Understanding risks and opportunities for ramp metering control in a mixed-autonomy future
Principal Investigator(s):Raphael Stern, Assistant Professor, Civil, Environmental and Geo-Engineering
Vehicle automation has the potential to dramatically alter the fundamental dynamics of traffic flow. This is true both for fully automated vehicles, as well as vehicles with partial automation technology such as adaptive cruise control (ACC) that are already commercially available today. By changing the dynamics of traffic flow, these emerging technologies will also influence the efficacy of traffic flow-based control strategies such as ramp metering. As one of the leading deployments of ramp metering globally, Minnesota roadways may see substantial change in the efficacy of ramp metering strategies as traffic dynamics change.
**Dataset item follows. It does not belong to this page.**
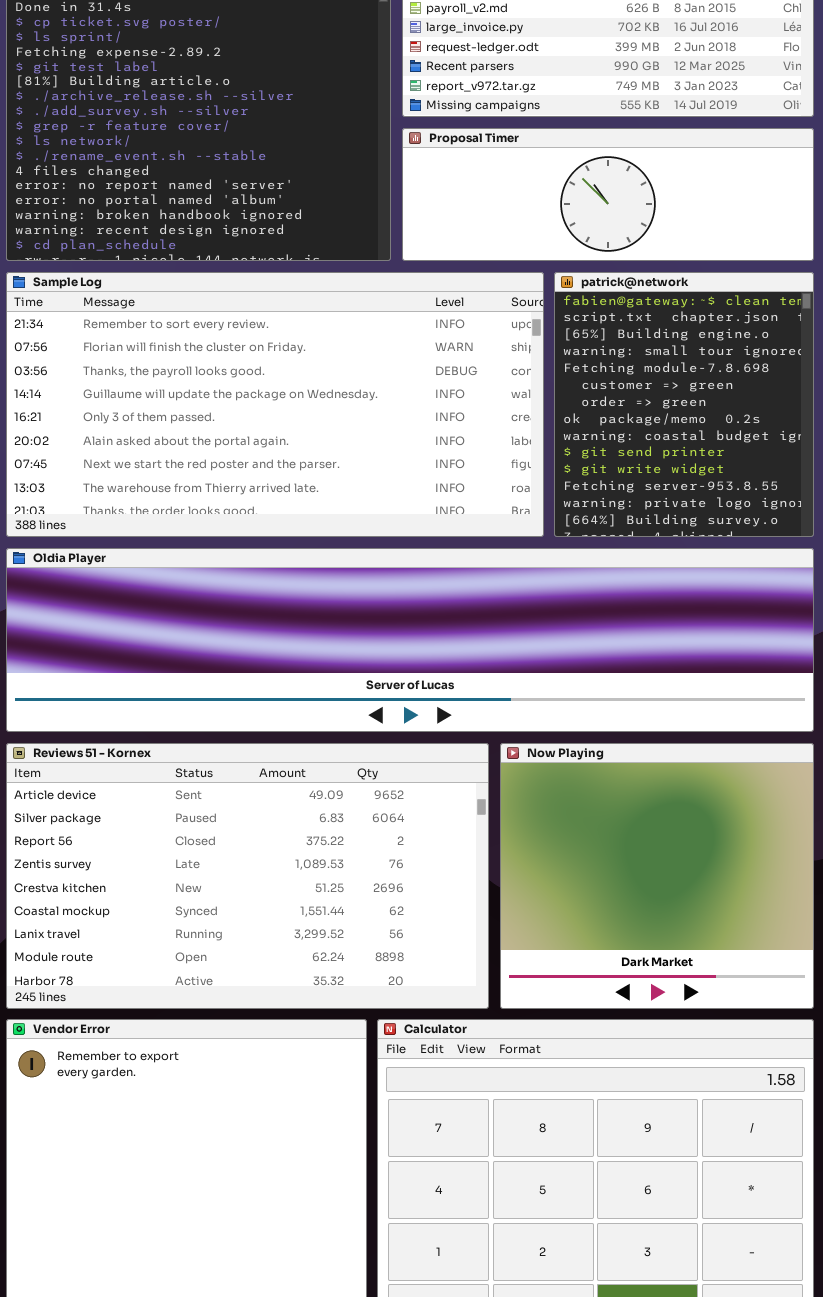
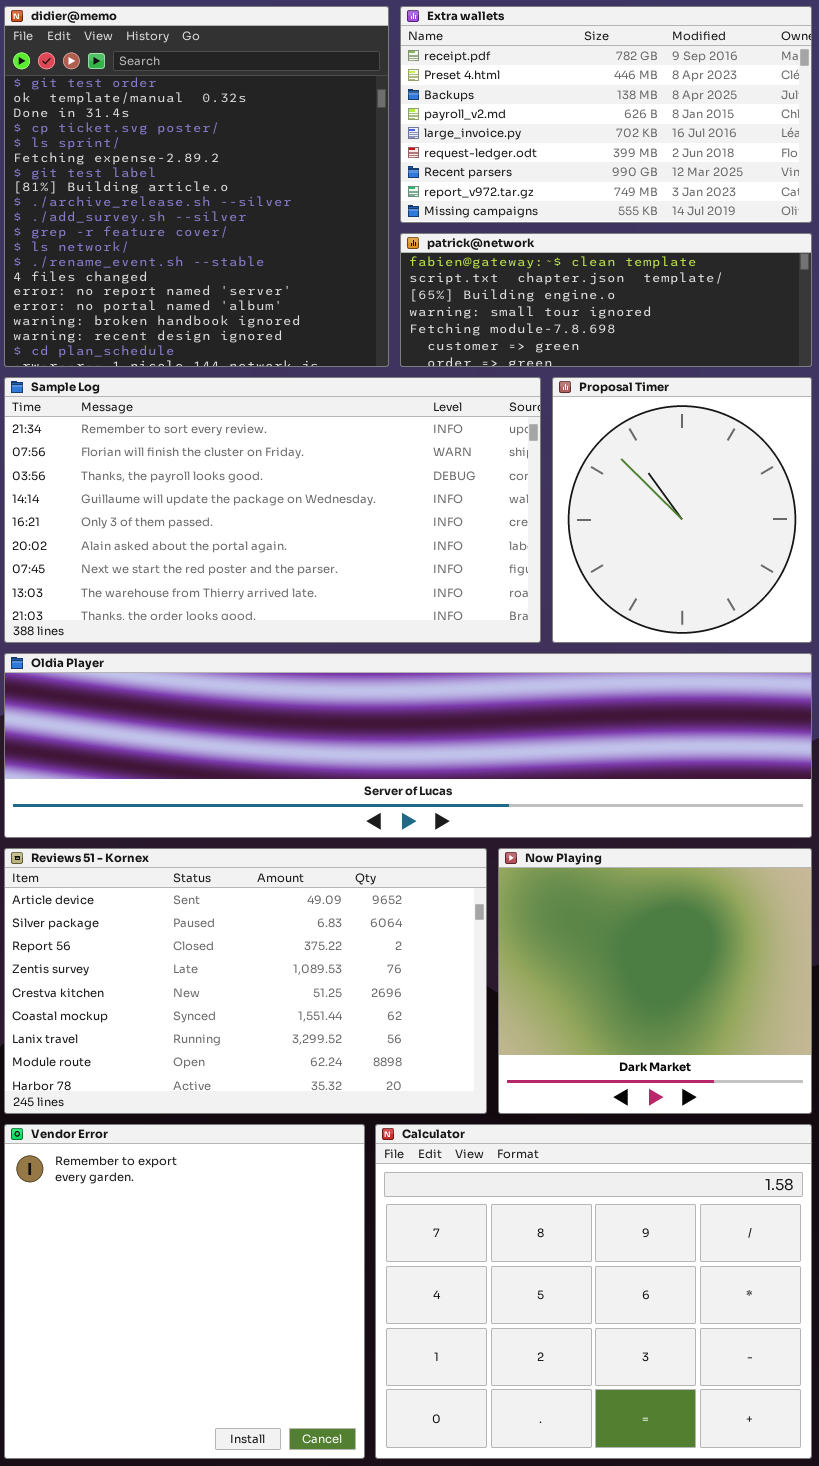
Proposal Timer: [402,128,814,261] -> [552,377,812,643], moved, resized
patrick@network: [554,272,814,537] -> [400,233,812,367], moved, resized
With this motivation in mind, this project will answer how ramp metering strategies employed in Minnesota may be influenced by different vehicle automation scenarios such as automated vehicle market penetration rates both for proposed, fully automated vehicles and currently available low-level automated vehicles. Additionally, this project will develop strategies to keep Minnesota ramp meters effective under scenarios with increased autonomy. Furthermore, under the new traffic flow-density relationship that is emerging in a mixed autonomy traffic flow, traditional ramp metering may create unsafe conditions due to rapidly propagating queues. This project will also address safety considerations for ramp metering in an automated future.